§ Problems and tasks:
[a] In the forum post about the theater booking assistant, how many screening rooms does the theater have?
[b] Render this sentence from the theater booking post in Spanish: "I thought about using function calling but it seems like most of that stuff costs money."
[c] Update the theater booking post, starting with "I’m building an" and going on through "specific date periods.", so that "CinemaHub" becomes "ScreenHouse".

Getting help with custom RAG implementation using Mistral 7B for theater booking system

Hey everyone, I’m pretty new to Langchain and need some guidance.

I’m building an AI assistant for a movie theater app called CinemaHub. The theater has two screening rooms (Room X and Room Y) and shows movies twice daily - matinee and evening shows for specific date periods.

I want the assistant to help users with movie info, pricing, showtimes, seat availability, and age ratings. Eventually I’d like it to handle bookings and cancellations too, but right now I’m stuck on basic retrieval.

I thought about using function calling but it seems like most of that stuff costs money. Am I wrong about this?

I’m using Mistral 7B as my chat model and built this setup:

query_pipeline = pipeline(
    model=mistral_llm,
    tokenizer=token_processor,
    task="text-generation",
    temperature=0.0,
    do_sample=False,
    repetition_penalty=1.1,
    return_full_text=False,
    max_new_tokens=800,
)
query_llm = HuggingFacePipeline(pipeline=query_pipeline)

answer_pipeline = pipeline(
    model=mistral_llm,
    tokenizer=token_processor,
    task="text-generation",
    do_sample=True,
    repetition_penalty=1.1,
    return_full_text=False,
    max_new_tokens=4000,
)
answer_llm = HuggingFacePipeline(pipeline=answer_pipeline)

Then I chain everything together with memory:

DOC_TEMPLATE = PromptTemplate.from_template(template="{page_content}")

def merge_docs(documents, doc_template=DOC_TEMPLATE, separator="\n\n"):
    formatted_docs = [format_document(doc, doc_template) for doc in documents]
    return separator.join(formatted_docs)

chat_memory = ConversationBufferMemory(
    return_messages=True, output_key="response", input_key="user_query"
)

with_memory = RunnablePassthrough.assign(
    history=RunnableLambda(chat_memory.load_memory_variables) | itemgetter("history"),
)

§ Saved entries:

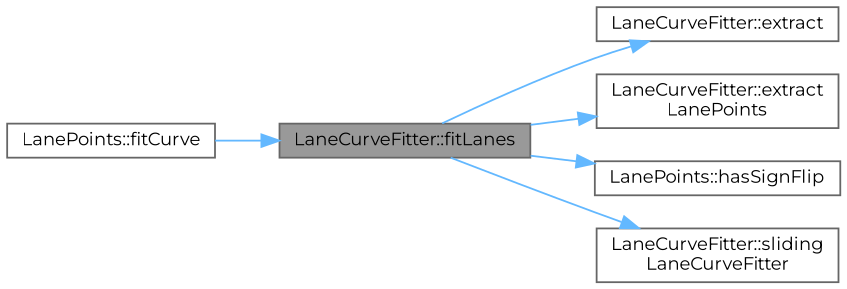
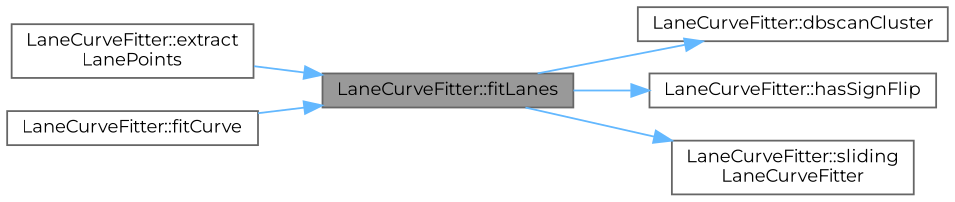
  digraph {
    fontname=Montserrat
    rankdir=LR
    node [color=grey40 fillcolor=white fontname=Montserrat fontsize=10 shape=box style=filled]
    edge [color=steelblue1 fontname=Montserrat fontsize=10 labelfontname=Helvetica labelfontsize=10 style=solid]
    n1 [color=gray40 fillcolor=grey60 fontcolor=black height=0.2 label="LaneCurveFitter::fitLanes" width=0.4]
-   n2 [height=0.2 label="LaneCurveFitter::extract" width=0.4]
+   n2 [height=0.2 label="LaneCurveFitter::dbscanCluster" width=0.4]
    n3 [height=0.2 label="LaneCurveFitter::extract\lLanePoints" width=0.4]
-   n4 [height=0.2 label="LanePoints::hasSignFlip" width=0.4]
+   n4 [height=0.2 label="LaneCurveFitter::hasSignFlip" width=0.4]
    n5 [height=0.2 label="LaneCurveFitter::sliding\lLaneCurveFitter" width=0.4]
-   n6 [height=0.2 label="LanePoints::fitCurve" width=0.4]
+   n6 [height=0.2 label="LaneCurveFitter::fitCurve" width=0.4]
    n1 -> n2
-   n1 -> n3
+   n3 -> n1
    n1 -> n4
    n1 -> n5
    n6 -> n1
  }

§ Final results:
[a] Two, Room X and Room Y.

[b] Pensé en usar llamadas a funciones, pero parece que la mayor parte de eso cuesta dinero.

[c]
I’m building an AI assistant for a movie theater app called ScreenHouse. The theater has two screening rooms (Room X and Room Y) and shows movies twice daily - matinee and evening shows for specific date periods.